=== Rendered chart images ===
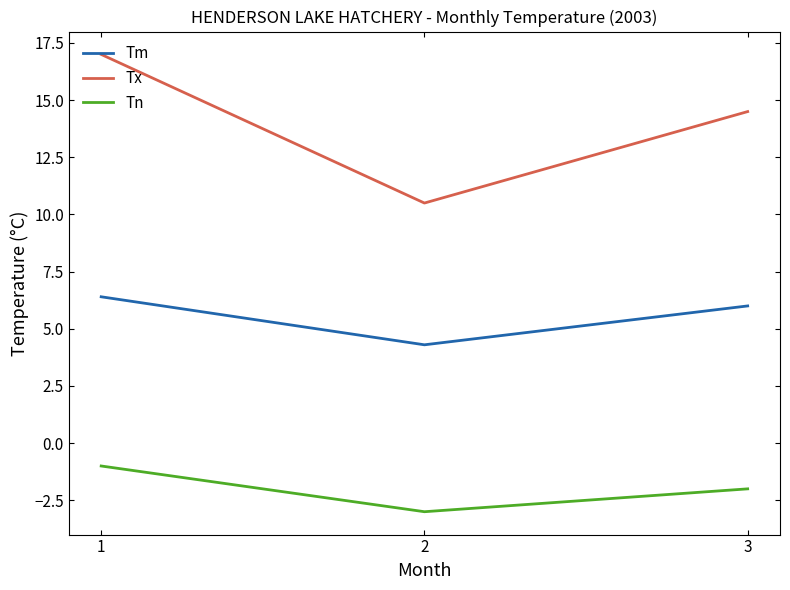

Which category has the lowest value in the Tn series?

2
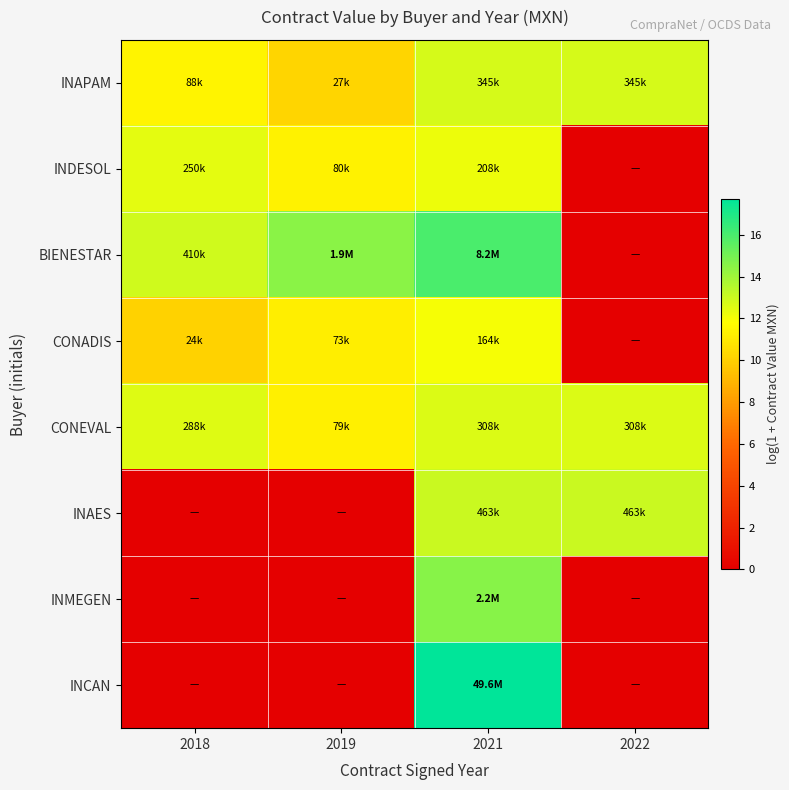

Rank the series at 2021 from lowest to highest value.

CONADIS, INDESOL, CONEVAL, INAPAM, INAES, INMEGEN, BIENESTAR, INCAN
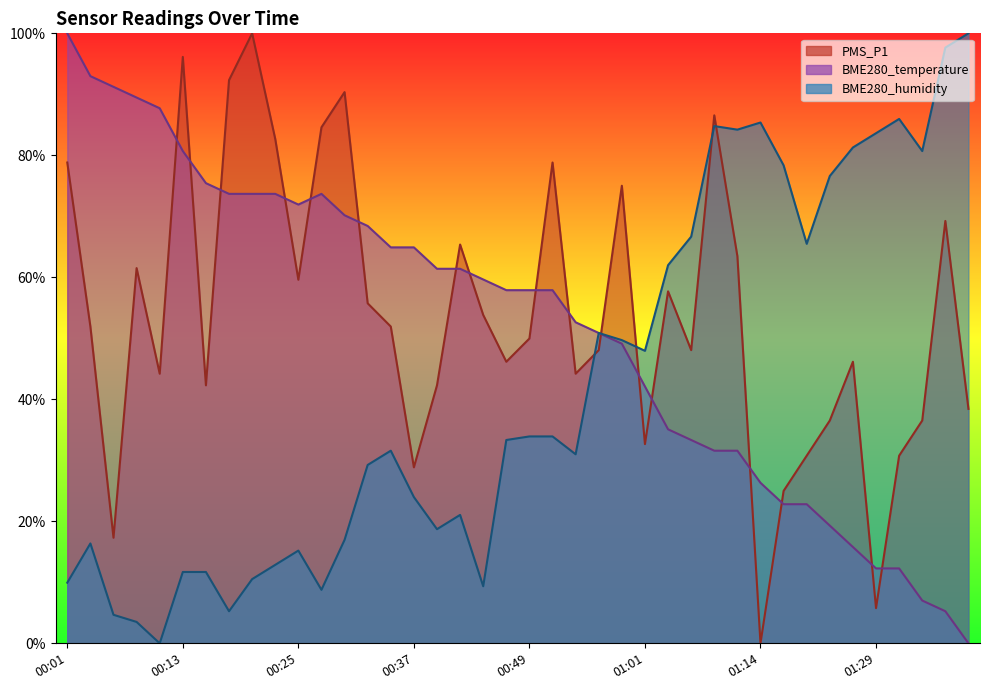

Is it true that PMS_P1 equals 42.3 at 00:15?

True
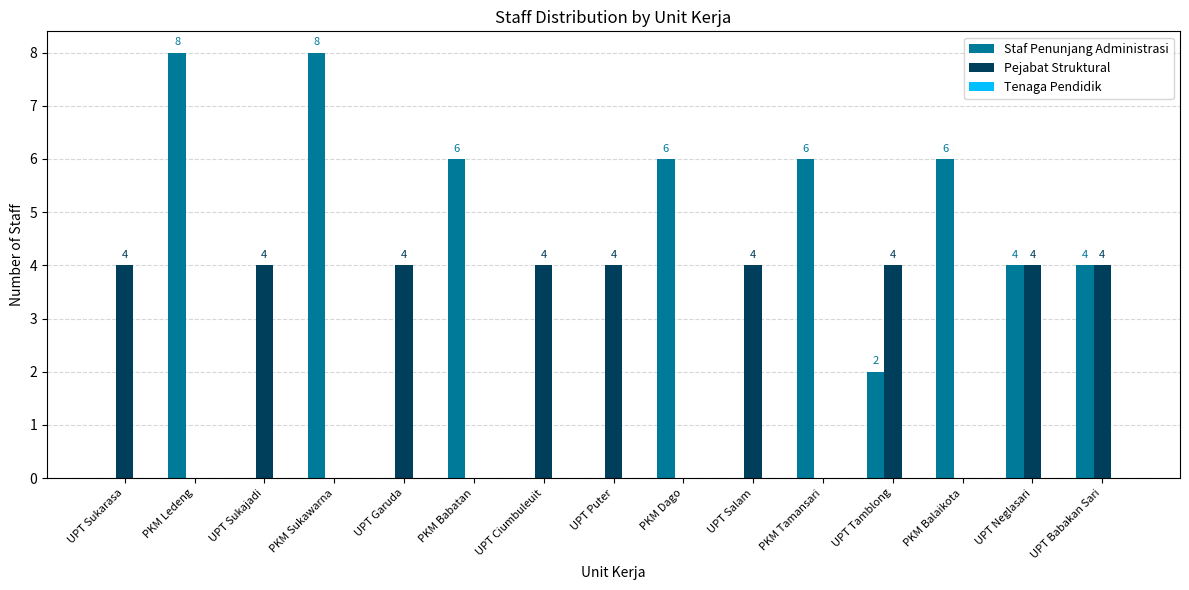

How many series are shown in this chart?

2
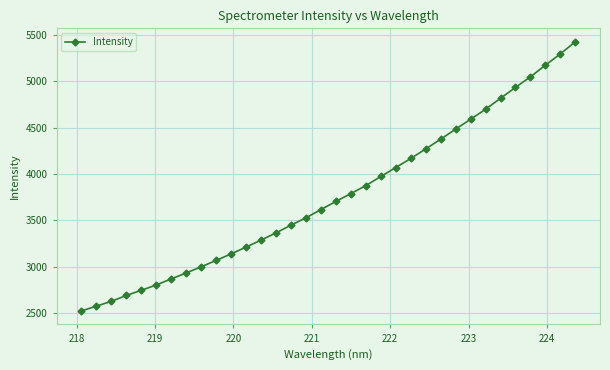

What is the difference between the maximum and minimum values?

2904.0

=== Instructions for the task ===
Return all of the records above word for word, leaving out the pictures.

=== Expected answer ===
Which category has the lowest value in the Tn series?

2

Rank the series at 2021 from lowest to highest value.

CONADIS, INDESOL, CONEVAL, INAPAM, INAES, INMEGEN, BIENESTAR, INCAN

Is it true that PMS_P1 equals 42.3 at 00:15?

True

How many series are shown in this chart?

2

What is the difference between the maximum and minimum values?

2904.0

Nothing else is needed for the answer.